The biggest shocker, though, is its bullishness on Isaac TeSlaa, almost certainly driven by his status as an early draft pick. In some sense, I think this is sound, given he’s more likely to see the field than many of his peers. That said, I also think his poor Dominator rating and small-sample concerns are cause to pump the breaks.
Conclusion
Hopefully all this has given sufficient insight into my process, and why I built the model the way I did. It’s worth noting that, at the end of the day, there are still some of my own biases baked into this model, given I’m the one who chose the criteria for its success. Some of the models I tested performed slightly better, for example, on the 2023 and 2024 classes.
Yet I didn’t want to over-index on those draft classes alone, for a couple of reasons. First is the obvious one: those classes simply haven’t played a full three years yet, meaning I’d be basing my model selection on a noisy process (with a lot of projection, too). Second, the subjective quality of these nominally “better” models I created was suspect. Their median projections were often quite low, and often were far too bullish on late-round picks in a way I couldn’t empirically justify.
This ultimately leaves us with a model that, based on my experience as a data scientist, lands in a reasonable middle ground. Most of its predictions are in line with both common sense and other models: I reckon it’s better to be very bullish on Travis Hunter and other first-rounders, for example, than it is to arbitrarily short them.
It also has enough interesting called shots, too, to be considered usefully unique. I don’t think I’ve seen too many other models this high on Pat Bryant, for example, nor have I seen many this bearish on both Jalen Royals and Jaylin Noel. What matters most, however, is that I can explain why my model is ranking those players the way it does, which is arguably more important than any performance boost I could engineer.
Thanks again for reading; you can follow me on Bluesky (@capn-collins.bsky.social) and Twitter (@capn_cc), and feel free to reach out to me on either site, or in the comments below, with any lingering questions.

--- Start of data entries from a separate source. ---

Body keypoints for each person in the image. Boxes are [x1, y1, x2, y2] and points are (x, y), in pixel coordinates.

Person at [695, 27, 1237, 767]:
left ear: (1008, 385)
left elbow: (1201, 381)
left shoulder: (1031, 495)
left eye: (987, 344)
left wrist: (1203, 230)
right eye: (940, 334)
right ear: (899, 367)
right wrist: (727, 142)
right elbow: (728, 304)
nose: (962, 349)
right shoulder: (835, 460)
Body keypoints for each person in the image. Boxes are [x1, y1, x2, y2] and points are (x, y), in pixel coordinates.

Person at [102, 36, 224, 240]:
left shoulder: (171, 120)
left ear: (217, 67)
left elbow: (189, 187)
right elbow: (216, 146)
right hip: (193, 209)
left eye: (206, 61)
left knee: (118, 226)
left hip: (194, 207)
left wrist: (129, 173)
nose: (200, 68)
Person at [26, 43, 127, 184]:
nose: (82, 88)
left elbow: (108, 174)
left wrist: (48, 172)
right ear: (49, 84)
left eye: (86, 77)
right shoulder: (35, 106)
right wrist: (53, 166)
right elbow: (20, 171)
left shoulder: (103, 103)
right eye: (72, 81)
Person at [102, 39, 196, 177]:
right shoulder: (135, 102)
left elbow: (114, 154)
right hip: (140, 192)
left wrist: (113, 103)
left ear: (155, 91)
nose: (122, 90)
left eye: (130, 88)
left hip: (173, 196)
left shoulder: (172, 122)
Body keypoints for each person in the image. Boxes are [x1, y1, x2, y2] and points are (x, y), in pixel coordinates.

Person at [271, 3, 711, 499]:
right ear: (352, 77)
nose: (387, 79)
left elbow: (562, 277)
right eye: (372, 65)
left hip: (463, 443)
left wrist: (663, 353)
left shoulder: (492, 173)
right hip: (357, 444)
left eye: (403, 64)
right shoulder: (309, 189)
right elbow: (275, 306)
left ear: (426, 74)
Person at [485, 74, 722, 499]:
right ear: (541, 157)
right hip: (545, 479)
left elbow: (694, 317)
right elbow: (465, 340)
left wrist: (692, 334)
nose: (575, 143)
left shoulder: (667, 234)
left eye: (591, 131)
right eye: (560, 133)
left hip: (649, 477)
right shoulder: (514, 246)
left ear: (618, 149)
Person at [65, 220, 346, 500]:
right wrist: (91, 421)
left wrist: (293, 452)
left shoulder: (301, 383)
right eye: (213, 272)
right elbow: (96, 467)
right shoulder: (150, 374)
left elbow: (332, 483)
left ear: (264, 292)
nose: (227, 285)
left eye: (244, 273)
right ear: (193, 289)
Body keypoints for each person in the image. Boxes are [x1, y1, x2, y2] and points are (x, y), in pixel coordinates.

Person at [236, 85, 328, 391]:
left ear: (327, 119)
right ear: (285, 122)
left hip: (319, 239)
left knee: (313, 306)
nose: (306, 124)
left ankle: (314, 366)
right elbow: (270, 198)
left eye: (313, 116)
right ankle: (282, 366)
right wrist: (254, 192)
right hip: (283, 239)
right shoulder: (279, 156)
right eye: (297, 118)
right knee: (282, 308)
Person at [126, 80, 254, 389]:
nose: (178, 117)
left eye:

For those interested, I chose a Laplace distribution for my configuration, mainly due to it performing the best. The only issue I encountered was having to clip lower-bound predictions to zero, which is part of the reason I’m using 20th and 80th percentiles for floor and ceiling respectively. (Too many 10th percentile predictions were zero, which is unrealistic for high-round picks who will almost certainly see a lot of playing time.)

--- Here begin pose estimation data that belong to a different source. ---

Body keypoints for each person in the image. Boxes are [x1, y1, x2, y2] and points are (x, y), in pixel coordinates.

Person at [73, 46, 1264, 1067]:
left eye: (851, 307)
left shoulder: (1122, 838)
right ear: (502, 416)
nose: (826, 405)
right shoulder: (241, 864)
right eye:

As opposed to something like your classic linear regression model. The benefit of a nonlinear model, in simple terms, is that you can capture more complicated relationships. An example would be receiver size, where it’s generally better to be bigger. A linear model might miss, however, that there’s a point of diminishing returns: at some point, many big receivers are really just misfit tight ends (a la Devin Funchess or Johnny Wilson).

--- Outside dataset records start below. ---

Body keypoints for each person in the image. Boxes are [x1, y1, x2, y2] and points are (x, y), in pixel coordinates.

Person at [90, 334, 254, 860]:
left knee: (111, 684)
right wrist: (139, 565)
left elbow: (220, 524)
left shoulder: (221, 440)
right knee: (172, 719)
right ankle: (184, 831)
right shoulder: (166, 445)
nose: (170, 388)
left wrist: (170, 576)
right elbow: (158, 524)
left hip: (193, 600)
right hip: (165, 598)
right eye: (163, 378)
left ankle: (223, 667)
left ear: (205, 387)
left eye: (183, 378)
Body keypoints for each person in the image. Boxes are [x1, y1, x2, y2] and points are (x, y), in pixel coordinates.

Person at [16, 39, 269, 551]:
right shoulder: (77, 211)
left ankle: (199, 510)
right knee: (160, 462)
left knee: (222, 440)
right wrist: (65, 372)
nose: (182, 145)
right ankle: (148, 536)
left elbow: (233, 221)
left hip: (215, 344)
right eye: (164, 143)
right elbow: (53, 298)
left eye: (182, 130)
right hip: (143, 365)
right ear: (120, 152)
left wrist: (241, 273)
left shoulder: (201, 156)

Specifically, I used 2008 through 2016 as my training set, then held out 2017 through 2020 for validation. This is semi-arbitrary, of course, but led to the best performance. In an ideal scenario, I’d like to train more heavily on recent data, given some PFF data only goes back to around 2014.
Note that a Redditor did conduct a more extensive R² score analysis for various prominent models (Playmaker Score included). This comes with an asterisk, since the user excluded some unknown amount of UFA’s, who artificially inflate R² scores. When I dropped UFA’s from my test set (2021 through 2022), I achieved extremely similar results to Pahowdy’s model (R² of .29 and a correlation of .55). This is, of course, unsurprising, given my model is trained on Pahowdy’s data.
Other statistical info, such as our PPR scoring data, comes from Stathead.